### PROBLEM TO WORK ON:
The answer must be one number: how many lines of the records contain "transform".

### Extracted records:

____________

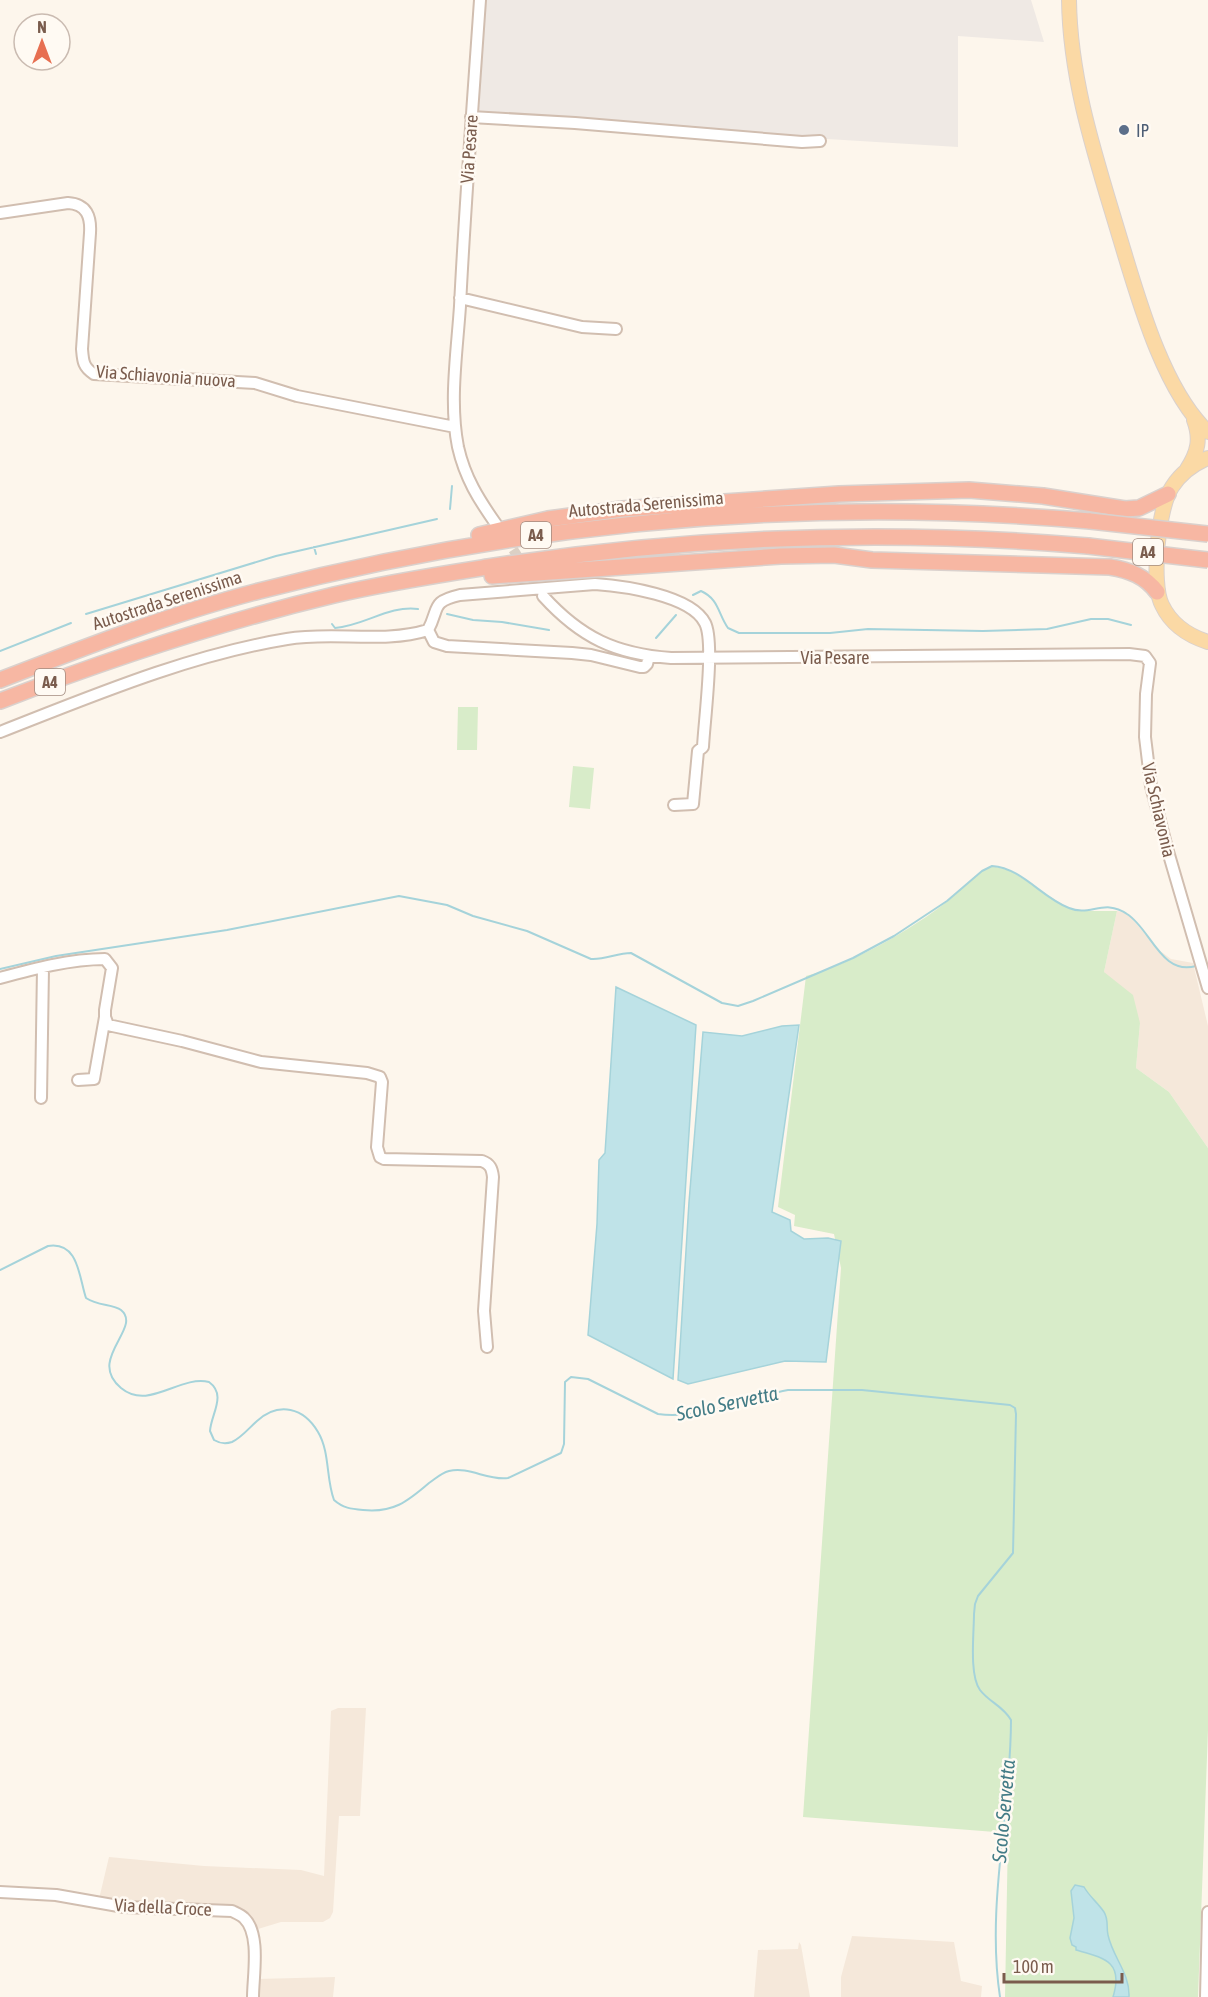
<svg xmlns="http://www.w3.org/2000/svg" width="1208" height="1997" font-family="'Asap Condensed',sans-serif">
<style>
.residential{fill:#f5e8da}
.industrial{fill:#efe9e4}
.green{fill:#d8ecc9}
.water{fill:#bfe3e8;stroke:#a5d3da;stroke-width:1.5}
.lines{fill:none;stroke-linecap:round;stroke-linejoin:round}
.stream{stroke:#a5d3da;stroke-width:2}
.minor-tunnel{stroke:#dcd0c4;stroke-width:10;stroke-dasharray:10 5;stroke-linecap:butt}
.minor-casing{stroke:#d1beb0;stroke-width:14}
.major-casing{stroke:#dad1cd;stroke-width:16}
.highway-casing{stroke:#dad1cd;stroke-width:18}
.minor{stroke:#fff;stroke-width:10}
.major{stroke:#fbd9a5;stroke-width:14}
.highway{stroke:#f7b7a3;stroke-width:15}
.highway-bridge-casing{stroke:#dad1cd;stroke-width:18;stroke-linecap:butt}
.highway-bridge{stroke:#f7b7a3;stroke-width:15}
.service-dot{fill:#5c6f8a;stroke:#fffaf3;stroke-width:2}
.labels{text-anchor:middle;dominant-baseline:central;stroke-width:5;stroke-linejoin:round;paint-order:stroke}
.shield{fill:#fffaf3;stroke:#a28b7f;stroke-width:1.5}
.shield-label{font-size:16px;font-weight:bold;fill:#7a5c4d}
.service-label{font-size:18px;fill:#4e5e75;stroke:#fffaf3;text-anchor:start}
.street-label{font-size:18px;fill:#7a5c4d;stroke:#fffaf3}
.water-label{font-size:20px;font-style:italic;fill:#437c86;stroke:#fffaf3}
</style>
<rect width="100%" height="100%" fill="#fdf6ec"/>
<!-- residential -->
<path class="residential" d="M 1117,911 L 1127,913 L 1159,950 L 1171,959 L 1193,963 L 1208,1026 L 1208,1148 L 1169,1092 L 1136,1068 L 1140,1023 L 1104,972 Z
M 338,1708 L 366,1708 L 360,1816 L 339,1816 L 333,1912 L 330,1918 L 323,1922 L 281,1922 L 258,1929 L 255,1928 L 244,1916 L 99,1899 L 109,1857 L 204,1866 L 301,1870 L 324,1876 L 331,1711 Z
M 852,1936 L 954,1942 L 961,1981 L 982,1986 L 981,1997 L 841,1997 L 841,1977 Z
M 799,1942 L 801,1945 L 810,1997 L 754,1997 L 758,1950 L 798,1949 Z
M 335,1977 L 333,1997 L 256,1997 L 257,1979 Z"/>
<!-- industrial -->
<path class="industrial" d="M 477,0 L 1031,0 L 1044,42 L 958,36 L 958,147 L 471,117 Z"/>
<!-- green -->
<path class="green" d="M 458,707 L 478,707 L 477,750 L 457,750 Z
M 573,766 L 594,768 L 590,809 L 569,807 Z
M 992,866 L 1011,871 L 1066,907 L 1077,911 L 1117,911 L 1104,972 L 1133,995 L 1140,1023 L 1136,1068 L 1169,1092 L 1208,1148 L 1208,1730 L 1198,1997 L 1005,1997 L 1008,1833 L 803,1817 L 841,1268 L 834,1234 L 794,1226 L 795,1215 L 778,1207 L 806,976 C 852,964 911,930 949,900 C 962,889 976,872 992,866 Z"/>
<!-- water -->
<path class="water" d="M 616,987 L 696,1025 L 673,1379 L 588,1335 L 597,1224 L 599,1160 L 605,1153 Z
M 799,1025 L 772,1212 L 790,1220 L 791,1231 L 804,1239 L 828,1238 L 841,1241 L 826,1362 L 785,1361 L 688,1384 L 678,1380 L 689,1202 L 703,1032 L 742,1036 L 782,1026 Z
M 1075,1885 L 1084,1887 C 1089,1896 1098,1903 1104,1912 C 1109,1920 1106,1927 1108,1935 C 1113,1958 1130,1973 1129,1997 L 1113,1997 C 1124,1961 1104,1958 1076,1950 L 1076,1947 L 1072,1945 L 1070,1938 L 1074,1918 L 1071,1891 Z"/>
<g class="lines">
<!-- stream -->
<path class="stream" d="M 450,509 L 452,486
M 314,547 L 316,554
M 693,595 L 701,591 C 719,599 718,614 728,628 L 739,633 L 830,633 L 868,629 L 983,631 L 1047,629 L 1091,619 L 1108,619 L 1131,625
M 86,614 L 276,556 L 437,519
M 447,614 L 473,620 L 502,622 L 549,630
M 332,624 L 335,628 C 364,626 389,605 418,609
M 656,638 L 676,615
M 0,651 L 71,623
M 0,969 L 56,956 L 227,930 L 399,896 L 447,905 L 473,916 L 527,931 L 591,959 C 605,960 617,953 631,953 L 722,1003 L 738,1006 L 753,1001 L 853,958 L 894,936 L 947,901 L 982,871 L 992,866 C 1022,868 1042,898 1069,908 C 1090,917 1104,898 1127,914 C 1151,929 1161,976 1196,966
M 0,1270 L 48,1246 C 79,1241 79,1278 86,1298 C 98,1306 113,1304 121,1310 C 143,1328 86,1359 121,1388 C 149,1411 179,1375 209,1382 C 227,1395 211,1414 210,1431 L 214,1440 C 219,1443 226,1444 232,1442 C 241,1438 249,1428 257,1421 C 279,1401 304,1408 318,1432 C 330,1452 326,1479 334,1500 C 343,1508 351,1509 363,1510 C 393,1513 407,1502 429,1483 C 435,1479 441,1473 449,1471 C 469,1466 488,1481 508,1478 L 561,1453 L 564,1444 L 565,1382 L 571,1377 L 588,1379 L 658,1414 C 688,1418 723,1409 752,1400 C 765,1396 775,1392 788,1390 L 862,1390 L 1010,1405 L 1015,1408 L 1016,1414 L 1013,1553 L 978,1596 L 975,1604 L 974,1614 C 974,1633 969,1675 980,1690 C 989,1702 1003,1706 1011,1720 C 1011,1813 986,1904 1000,1997"/>
<!-- minor-tunnel -->
<path class="minor-tunnel" d="M 505,537 L 542,594"/>
<defs>
<path id="minor" d="M 480,0 C 473,102 465,204 460,306 C 457,352 449,402 458,447 C 465,478 479,500 496,524
M 471,117 L 575,123 L 802,142 L 820,141
M 0,213 L 68,203 C 87,204 91,217 90,233 L 82,349 C 83,361 83,367 94,374 L 255,383 L 297,396 L 455,427
M 460,298 L 582,327 L 616,329
M 543,596 C 581,638 616,654 671,658 L 1129,654 L 1145,656 L 1150,663 L 1146,694 L 1145,737 L 1151,786 L 1167,848 L 1208,988
M 428,630 L 434,642 L 447,646 L 572,653 L 591,655 L 640,667 L 644,667 L 647,664 L 649,656
M 0,732 C 92,696 189,655 287,639 C 333,631 383,644 428,630 C 440,608 430,602 460,595 L 595,584 C 623,586 691,595 705,623 C 715,642 704,723 703,747 L 698,751 L 693,804 L 674,805
M 0,978 C 33,969 70,959 105,959 L 112,968 L 105,1010 L 105,1017 L 108,1025 L 182,1041 L 261,1062 L 367,1073 L 380,1077 L 382,1082 L 377,1147 L 380,1157 L 384,1159 L 482,1161 C 490,1164 492,1168 493,1177 L 484,1311 L 487,1347
M 78,1080 L 94,1079 L 105,1017
M 41,1098 L 43,968
M 0,1892 L 56,1895 L 124,1907 L 232,1911 C 236,1913 241,1915 244,1918 C 261,1934 253,1976 253,1997
M 1206,1997 L 1208,1912"/>
<path id="major" d="M 1069,0 C 1070,81 1096,158 1119,235 C 1137,294 1162,389 1208,432
M 1208,458 C 1193,464 1181,473 1172,487 C 1158,508 1151,583 1162,605 C 1171,624 1189,636 1208,642
M 1187,469 C 1198,452 1201,439 1194,420"/>
<path id="highway" d="M 479,535 L 548,519 L 622,509 L 839,494 L 969,490 L 1043,496 L 1125,509 L 1139,508 L 1168,494
M 492,576 L 781,556 L 834,555 L 872,560 L 1110,567 C 1129,570 1145,576 1157,592
M 0,680 C 85,647 170,614 259,591 C 531,521 811,497 1090,521
M 0,701 C 109,659 221,622 334,595 C 385,583 437,575 488,567 C 687,536 887,529 1088,546"/>
</defs>
<!-- minor casing -->
<use href="#minor" class="minor-casing"/>
<!-- major casing -->
<use href="#major" class="major-casing"/>
<!-- highway casing -->
<use href="#highway" class="highway-casing"/>
<!-- minor -->
<use href="#minor" class="minor"/>
<!-- major -->
<use href="#major" class="major"/>
<!-- highway -->
<use href="#highway" class="highway"/>
<defs>
<path id="highway-bridge" d="M 1090,521 L 1208,534
M 1088,546 L 1208,560"/>
</defs>
<!-- highway-bridge casing -->
<use href="#highway-bridge" class="highway-bridge-casing"/>
<!-- highway-bridge -->
<use href="#highway-bridge" class="highway-bridge"/>
</g>
<!-- markers -->
<circle class="service-dot" cx="1124" cy="130" r="6"/>
<g class="labels">
<!-- shield labels -->
<g class="shield">
<rect x="521" y="522" width="30" height="26" rx="4.5"/>
<rect x="1133" y="539" width="30" height="26" rx="4.5"/>
<rect x="35" y="669" width="30" height="26" rx="4.5"/>
</g>
<g class="shield-label">
<text x="536" y="535">A4</text>
<text x="1148" y="552">A4</text>
<text x="50" y="682">A4</text>
</g>
<!-- service labels -->
<g class="service-label">
<text x="1136" y="130">IP</text>
</g>
<!-- street labels -->
<g class="street-label">
<text transform="translate(469 149) rotate(-86)">Via Pesare</text>
<text transform="translate(166 376) rotate(4)">Via Schiavonia nuova</text>
<text transform="translate(646 504) rotate(-5)">Autostrada Serenissima</text>
<text transform="translate(167 600) rotate(-18)">Autostrada Serenissima</text>
<text x="835" y="657">Via Pesare</text>
<text transform="translate(1159 810) rotate(77)">Via Schiavonia</text>
<text transform="translate(163 1907) rotate(3)">Via della Croce</text>
</g>
<!-- water labels -->
<g class="water-label">
<text transform="translate(727 1403) rotate(-12)">Scolo Servetta</text>
<text transform="translate(1003 1811) rotate(-85)">Scolo Servetta</text>
</g>
</g>
<!-- north arrow -->
<g transform="translate(42 42)"><circle r="28" fill="#fffaf3" stroke="#cabbb1" stroke-width="1.5"/>
<path d="M0-4.5L10 22L0 15L-10 22Z" fill="#e76f51"/>
<text y="-9" font-size="16" font-weight="bold" text-anchor="middle" fill="#7a5c4d">N</text>
</g>
<!-- scale -->
<path d="M1004 1973v9h118v-9" fill="none" stroke="#7a5c4d" stroke-width="3"/>
<text x="1013" y="1973" font-size="18" fill="#7a5c4d" stroke="#fffaf3" stroke-width="4.5" paint-order="stroke">100 m</text>
</svg>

____________

### YOUR RESPONSE:
9